The Punch-and-Judy, Marx Brothers, Three Stooges, Abbott and Costello fights and feuds–all of which were loved by Mr. Ligeti–were physically so jejune, so juvenile, and so silly, that physically any audience could love the opera on this level.

(© Chris Lee)

The characters, though, were almost plagiarized from Alice in Wonderland. The Black and White Ministers (boxing and batting each other down), the Astronomer, with his silly telescope and fat Queen of Spades-style wife, Prince Go-Go dressed as an egg…er chicken etc. all were fun, silly and…and……
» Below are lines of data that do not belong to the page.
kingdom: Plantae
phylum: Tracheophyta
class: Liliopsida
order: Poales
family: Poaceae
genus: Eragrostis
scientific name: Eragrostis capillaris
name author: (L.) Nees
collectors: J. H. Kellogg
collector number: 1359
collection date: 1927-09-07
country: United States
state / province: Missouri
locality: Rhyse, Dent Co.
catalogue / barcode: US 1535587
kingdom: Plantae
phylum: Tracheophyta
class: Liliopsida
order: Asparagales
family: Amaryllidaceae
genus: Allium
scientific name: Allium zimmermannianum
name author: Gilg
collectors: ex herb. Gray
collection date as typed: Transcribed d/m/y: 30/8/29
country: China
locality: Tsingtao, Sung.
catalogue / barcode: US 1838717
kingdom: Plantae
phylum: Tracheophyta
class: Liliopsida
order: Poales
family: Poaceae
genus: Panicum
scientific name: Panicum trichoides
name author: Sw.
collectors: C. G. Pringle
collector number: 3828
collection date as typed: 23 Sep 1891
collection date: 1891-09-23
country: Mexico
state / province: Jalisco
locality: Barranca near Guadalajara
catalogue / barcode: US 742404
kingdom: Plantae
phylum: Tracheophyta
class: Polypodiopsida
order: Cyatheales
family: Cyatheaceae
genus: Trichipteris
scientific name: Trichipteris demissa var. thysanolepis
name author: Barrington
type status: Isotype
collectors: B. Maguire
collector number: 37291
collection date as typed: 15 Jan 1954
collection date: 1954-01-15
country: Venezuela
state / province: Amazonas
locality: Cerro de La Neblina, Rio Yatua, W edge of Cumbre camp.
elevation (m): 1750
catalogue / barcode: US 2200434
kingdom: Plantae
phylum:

Well, truth be told, no matter how inventive, magical, and gaudy in the best Ligeti fashion, people merely six feet tall can’t compete with a screen four times that size showing pictures ranging from the cosmos and clouds to roast chicken and abstractions. And yes, Mr. Fitch does bring the rollicking raucous chorus to the upper balcony, along with brass, and we have a parade of woodwinds and one violist through the audience as they accompany the Tsar for the end of the world.

In the long run, one must rely on the music. Forgive the comparison, but Le Grand Macabre resembles last week’s Erwartung by Schoenberg, in that it is totally a-thematic. Where Schoenberg reached for our inner torment, Ligeti reaches for our inner funny bone. And he reaches it well.

We hear shadows of Verdi (Ligeti was the ultimate parodist), slapstick (but never slapdash) comedy and screams, but ultimately the music of Marx Brothers emotions. But oh, what a cast of singers and dancers were assembled by Mr. Gilbert.

Of course Barbara Hannigan and her above-the-top-C talk-song was impossible to do, and she did it well. But from the opening grimace of Eric Owens as Nekrotzar (the Tsar of Death) to his parade at the end, we have a singer of power and fright and humor. His drunken pal Mark Schowalter, was physically and vocally vigorous. The transvestite lovers Jennifer Black and Renée Tatum intertwined their love parcels with almost bel canto desire. And then we haveour chicken, the counter-tenor Anthony Roth Costanzo, lyrically splendid–even as he is falling about the stage dressed in a giant Lewis Carroll-type egg costume.

All of if blended in somehow–somehow!!–but mainly because Mr. Gilbert made certain that the questionable physicality and very questionable language was subordinate to Ligeti’s imagination.

This was the real impact of the opera. The impact of music so audacious, so startling, with such a tsunami-full of alarming effects that even the puzzlements of screen and stage became a wonderment of inspiration.